IF you ask Grandma, they’re blintzes, or blini as they call them in the old country. She folds the ricotta into the cream cheese with a spatula to make a sweet, cumulus filling. You go to the basement, where the jars of blueberry jam on the shelves are deep bruises between vessels of rubied pickled peppers and silvery herring, all labelled with strips of surgical tape. You choose an opaque jar, almost black, because the jam is thick and will rest gracefully on the steaming pockets.

If you ask Omi, a hemisphere away, they’re pfannkuchen, meant to be sprinkled with sparkly brown sugar, cinnamon and applesauce, then rolled loosely, and decorated with dollops of whipped cream. Both grandmothers ladle pale batter onto inverted cast iron pans on the stovetop, and in both kitchens, the liquid runs to the end of the edgeless dome and hangs on the horizon. Then it solidifies into a golden sheet and peels off like a perfect sticker.

### Requirement 1
Answer these questions about the passage on the two grandmothers' pancakes:
(a) What does Grandma use to fold the ricotta into the cream cheese?
(b) What are the jars in the basement labelled with?
(c) What does Omi call the pancakes?
### Requirement 2
Summarize the passage on the two grandmothers' pancakes in two sentences.
The data after this passage is not needed for anything here.

[Collected data entries]
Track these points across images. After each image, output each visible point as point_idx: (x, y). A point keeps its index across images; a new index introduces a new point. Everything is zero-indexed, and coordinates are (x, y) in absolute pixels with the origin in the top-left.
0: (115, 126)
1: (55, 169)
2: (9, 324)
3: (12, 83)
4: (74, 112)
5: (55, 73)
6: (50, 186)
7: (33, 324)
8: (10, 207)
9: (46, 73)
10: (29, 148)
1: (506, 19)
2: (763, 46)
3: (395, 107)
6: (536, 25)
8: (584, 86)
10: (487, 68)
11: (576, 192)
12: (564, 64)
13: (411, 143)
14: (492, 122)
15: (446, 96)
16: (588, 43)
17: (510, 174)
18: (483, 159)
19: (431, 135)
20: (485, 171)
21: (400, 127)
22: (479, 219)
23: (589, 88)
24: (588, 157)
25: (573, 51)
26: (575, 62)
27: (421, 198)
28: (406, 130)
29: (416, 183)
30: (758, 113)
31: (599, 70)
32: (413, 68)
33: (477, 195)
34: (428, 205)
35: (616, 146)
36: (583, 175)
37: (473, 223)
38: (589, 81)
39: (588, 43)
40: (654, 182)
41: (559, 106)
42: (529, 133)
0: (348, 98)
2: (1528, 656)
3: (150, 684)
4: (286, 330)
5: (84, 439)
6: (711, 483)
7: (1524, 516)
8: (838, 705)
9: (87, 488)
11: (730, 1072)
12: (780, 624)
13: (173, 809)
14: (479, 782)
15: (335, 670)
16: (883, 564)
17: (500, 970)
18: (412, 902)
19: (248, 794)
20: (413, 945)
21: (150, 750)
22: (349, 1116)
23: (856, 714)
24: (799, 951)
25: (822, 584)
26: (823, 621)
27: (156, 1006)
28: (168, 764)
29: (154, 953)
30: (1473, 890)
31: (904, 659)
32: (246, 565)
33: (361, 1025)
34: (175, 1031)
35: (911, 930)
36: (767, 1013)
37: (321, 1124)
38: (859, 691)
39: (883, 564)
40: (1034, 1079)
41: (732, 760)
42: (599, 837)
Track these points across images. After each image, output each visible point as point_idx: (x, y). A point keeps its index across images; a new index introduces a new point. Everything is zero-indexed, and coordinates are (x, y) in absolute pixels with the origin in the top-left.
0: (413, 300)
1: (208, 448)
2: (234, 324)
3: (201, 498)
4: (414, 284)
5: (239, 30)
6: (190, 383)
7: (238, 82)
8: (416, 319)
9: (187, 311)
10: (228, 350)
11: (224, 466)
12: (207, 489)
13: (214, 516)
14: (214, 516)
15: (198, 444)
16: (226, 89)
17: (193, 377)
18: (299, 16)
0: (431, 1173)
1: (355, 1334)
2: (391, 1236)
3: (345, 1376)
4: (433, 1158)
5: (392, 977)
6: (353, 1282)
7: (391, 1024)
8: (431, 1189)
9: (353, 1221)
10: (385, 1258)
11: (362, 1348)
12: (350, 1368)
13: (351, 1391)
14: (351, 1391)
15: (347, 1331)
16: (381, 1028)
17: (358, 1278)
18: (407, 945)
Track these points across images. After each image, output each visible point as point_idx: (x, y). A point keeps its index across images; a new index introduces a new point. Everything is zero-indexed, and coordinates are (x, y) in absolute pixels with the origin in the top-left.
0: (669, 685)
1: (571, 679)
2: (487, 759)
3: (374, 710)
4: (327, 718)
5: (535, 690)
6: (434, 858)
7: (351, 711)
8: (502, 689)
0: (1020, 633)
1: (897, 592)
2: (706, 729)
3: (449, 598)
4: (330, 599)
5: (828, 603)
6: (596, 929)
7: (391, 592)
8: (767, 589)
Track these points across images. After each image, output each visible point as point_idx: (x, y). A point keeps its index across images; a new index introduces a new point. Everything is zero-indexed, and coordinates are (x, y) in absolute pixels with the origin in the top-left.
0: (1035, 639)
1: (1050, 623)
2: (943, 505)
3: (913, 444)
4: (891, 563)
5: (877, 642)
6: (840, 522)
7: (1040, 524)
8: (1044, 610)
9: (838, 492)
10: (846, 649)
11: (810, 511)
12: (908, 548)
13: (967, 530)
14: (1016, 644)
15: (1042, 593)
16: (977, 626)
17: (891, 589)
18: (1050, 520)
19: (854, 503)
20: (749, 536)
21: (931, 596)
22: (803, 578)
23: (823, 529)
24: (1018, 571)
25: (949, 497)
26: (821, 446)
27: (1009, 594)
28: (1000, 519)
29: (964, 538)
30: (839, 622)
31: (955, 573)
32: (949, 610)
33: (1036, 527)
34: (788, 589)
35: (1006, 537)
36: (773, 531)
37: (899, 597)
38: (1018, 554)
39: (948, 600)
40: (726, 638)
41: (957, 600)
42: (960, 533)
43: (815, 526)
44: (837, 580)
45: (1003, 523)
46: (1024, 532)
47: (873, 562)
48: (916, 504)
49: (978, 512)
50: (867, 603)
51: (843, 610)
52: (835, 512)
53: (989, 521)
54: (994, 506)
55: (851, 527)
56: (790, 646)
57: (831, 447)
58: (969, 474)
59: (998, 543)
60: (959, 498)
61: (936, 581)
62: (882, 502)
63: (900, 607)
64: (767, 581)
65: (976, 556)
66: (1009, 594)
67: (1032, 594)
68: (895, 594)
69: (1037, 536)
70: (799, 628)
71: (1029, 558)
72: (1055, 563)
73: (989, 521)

### Task response 1
(a) A spatula.
(b) Strips of surgical tape.
(c) Pfannkuchen.

### Task response 2
Grandma calls them blintzes, or blini, and makes a sweet ricotta and cream cheese filling, while thick blueberry jam from the basement shelves is chosen to rest on top. Omi, a hemisphere away, calls them pfannkuchen and tops them with brown sugar, cinnamon, applesauce and whipped cream, and both grandmothers cook the batter on inverted cast iron pans until it becomes a golden sheet.